The Pulse of Art History with Cherubim Quizon

When studying textiles, color is a central consideration. It not only affects or expresses how we feel but can carry meanings and ideas specific to our social experiences. This talk will focus on how the Bagobo of the Philippines conceptualize beauty and efficacy through the color and sheen of cloth made of abacá (Musa textilis).  How do dyers frame success in the daunting task of achieving redness and blackness, whether with intricate ikat patterns or without? Why are sensory properties of softness and sheen non-negotiable? Affinities between the notion of a culturally acceptable abaca ikat cloth in Southern Mindanao vis a vis cotton ikat traditions elsewhere in insular Southeast Asia will also be presented and analyzed.

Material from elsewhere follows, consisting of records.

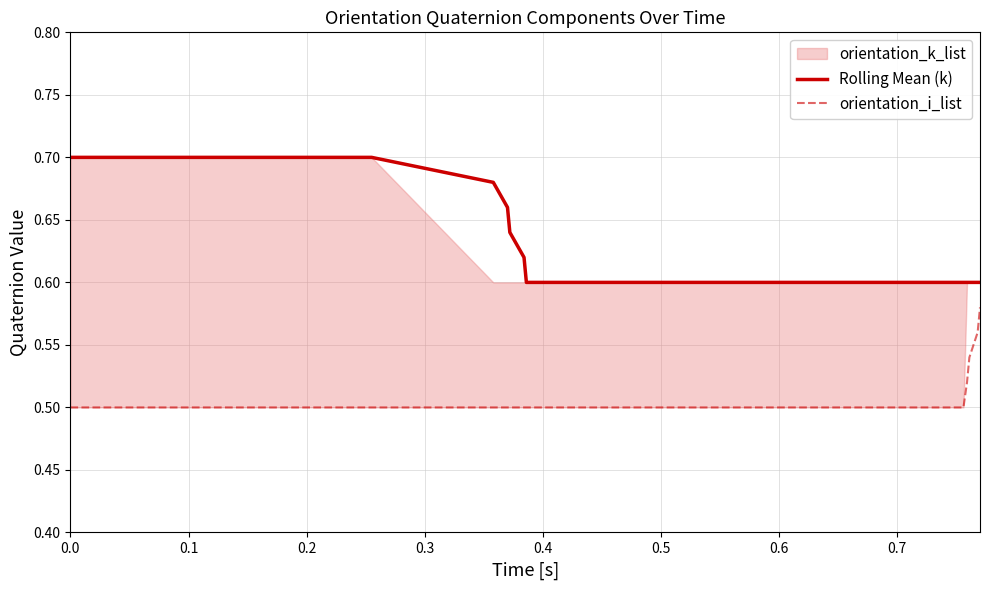

Which series has the largest total across all categories?

Rolling Mean (k)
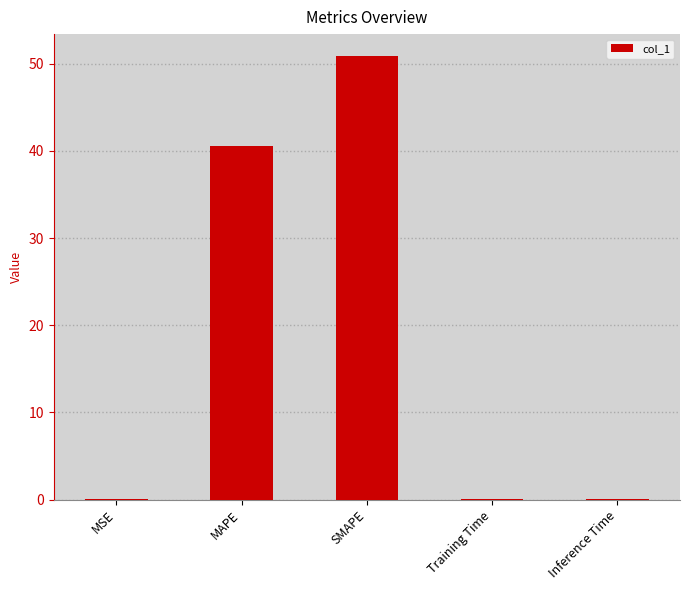

Are the bars horizontal?

No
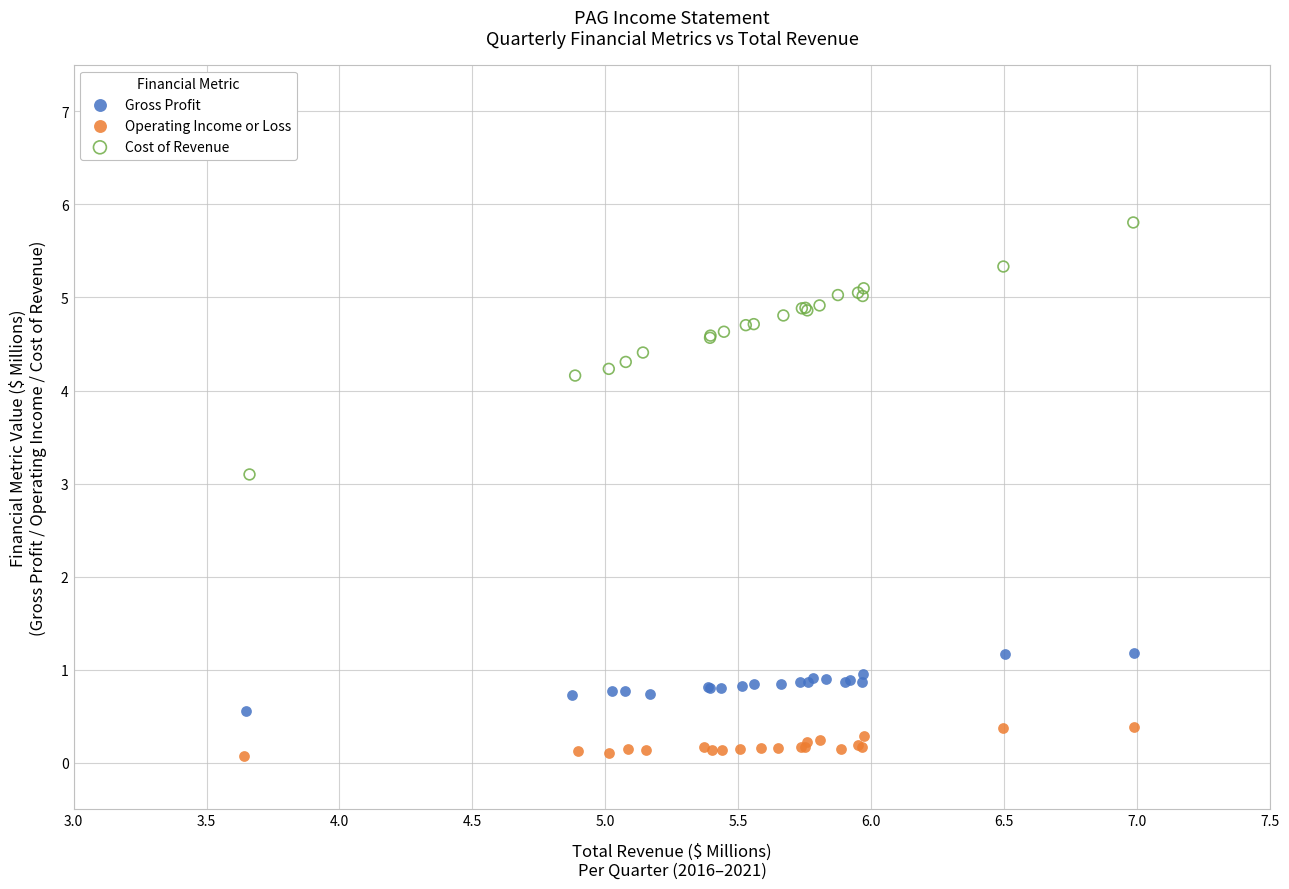

Which series has the widest spread of Y values?

Cost of Revenue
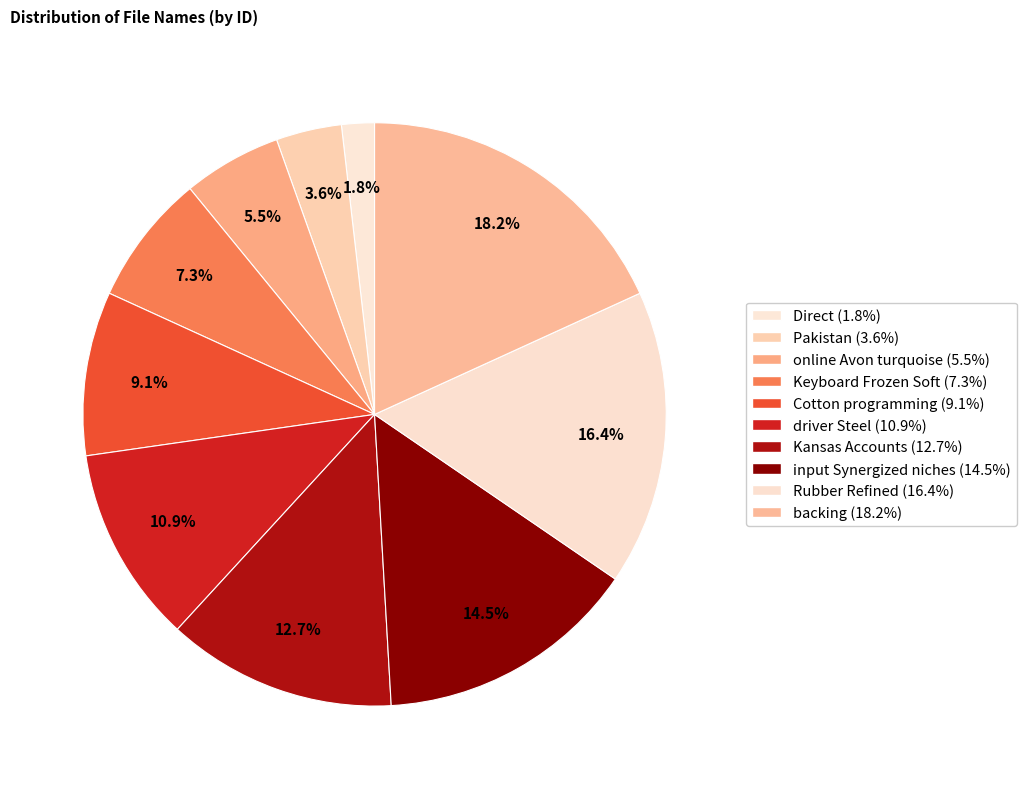

How much of the chart is everything except Kansas Accounts?

87.3%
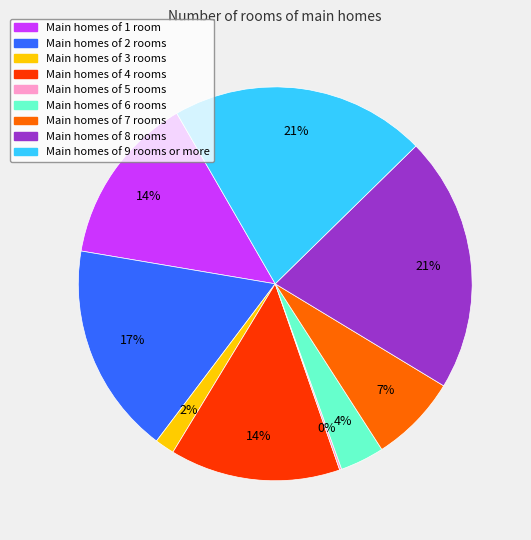

Is there any slice that represents more than half of the pie?

No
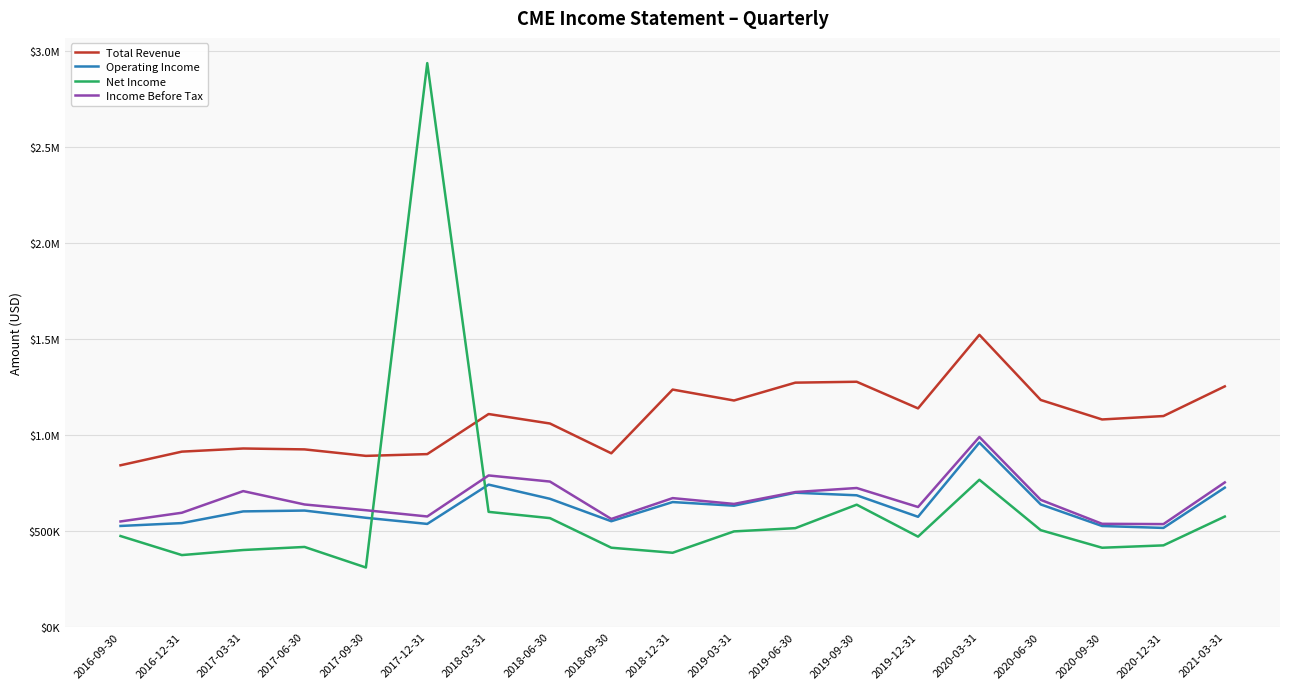

How many interior local valleys does the Total Revenue series have?

5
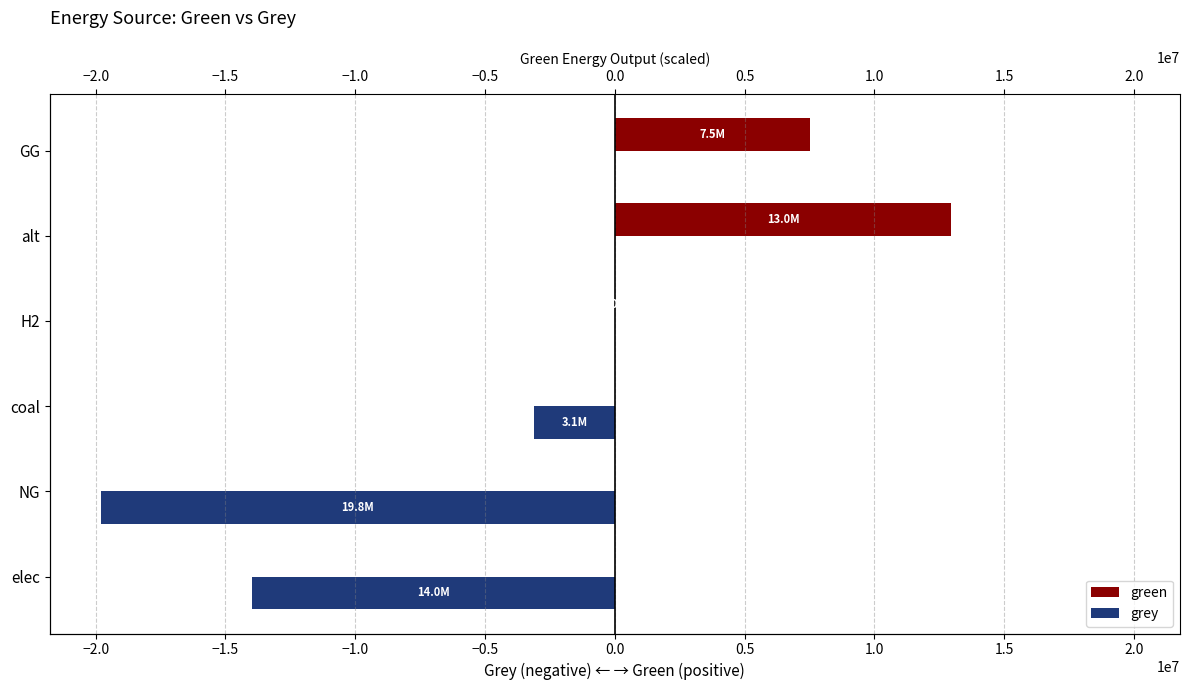

Rank the series by their maximum value, from lowest to highest.

grey, green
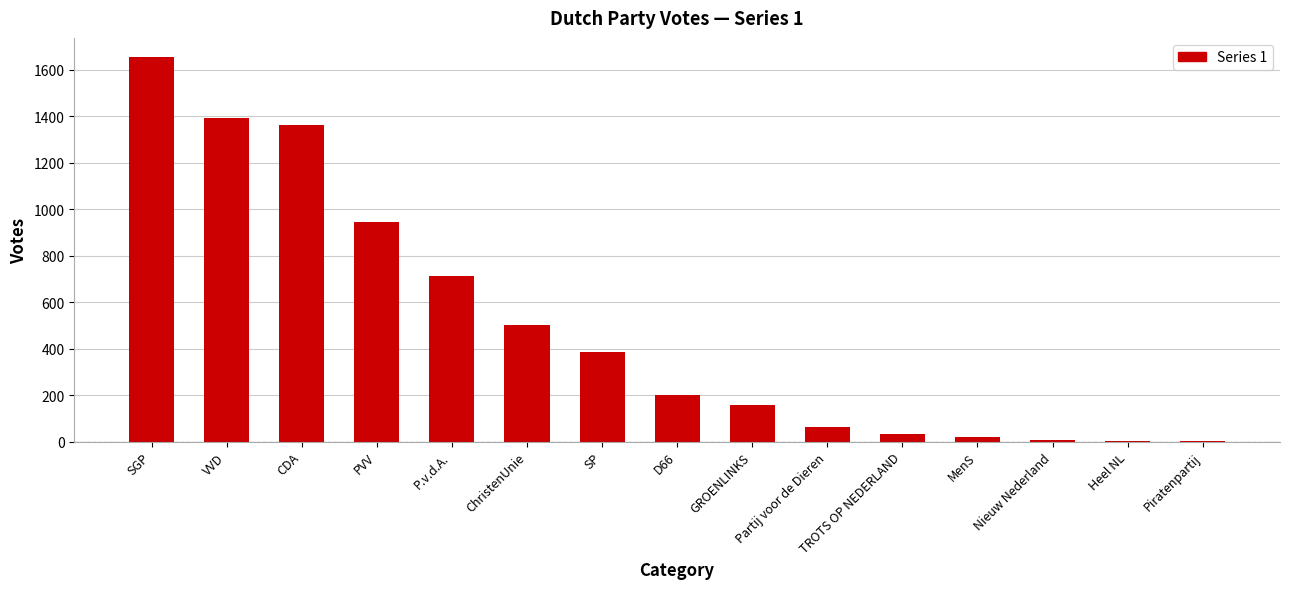

What is the change in value from P.v.d.A. to D66?

-512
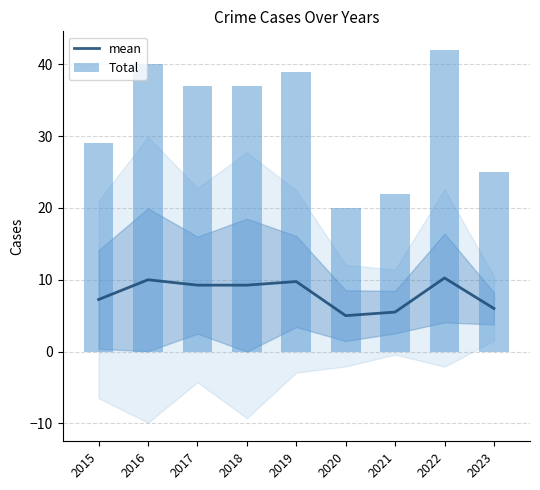

What is the lowest value of the Total series?

20.0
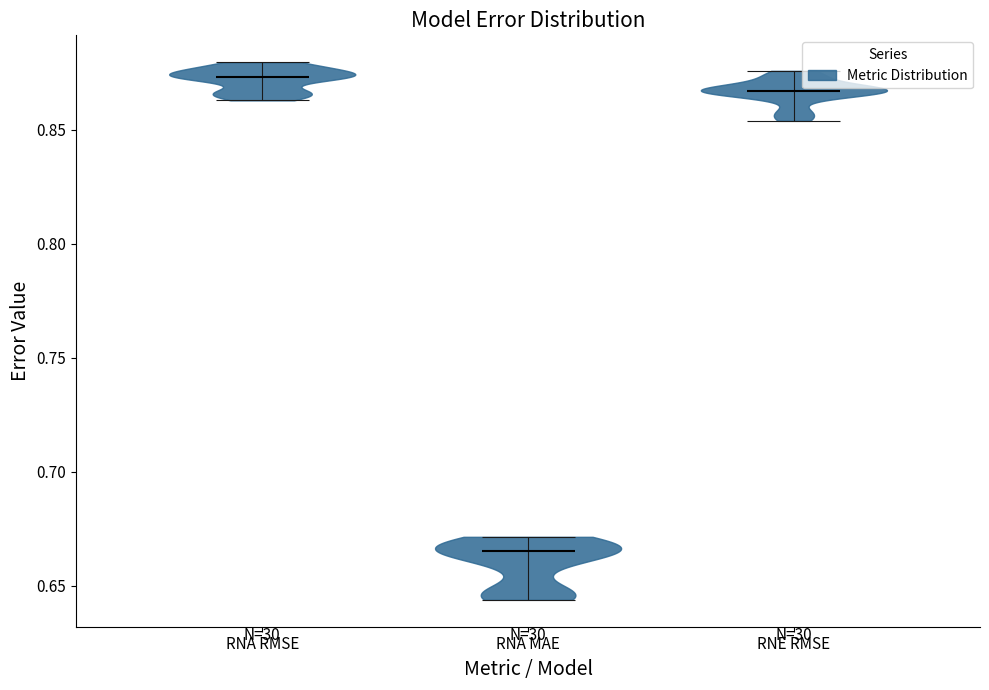

Reading left to right, read every violin against the y-axis: where its median line is, and the lowest and highest points it reaches. The values are not printed on the chart, so give them approximately, as read against the axis.

RNA RMSE: median line 0.875, lowest point 0.865, highest point 0.880
RNA MAE: median line 0.665, lowest point 0.645, highest point 0.670
RNE RMSE: median line 0.865, lowest point 0.855, highest point 0.875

Cheree Quizon studies the knowledge systems and social formations relating to the textiles and dress of the Bagobo, one of several indigenous peoples of the Davao region, Mindanao, the Philippines. She has published widely on US colonial-era museum collections examined through the lens of contemporary fieldwork in the origin community, with comparative research into related traditions among T’boli and Blaan. Primarily interested in indigenous semantic categories of cloth and dress, recent publications on ethnobotany as well as ongoing interdisciplinary collaborations using isotope methods to study the dispersal of textile banana fiber continues to broaden her inquiry. She is Associate Professor of Anthropology at Seton Hall University.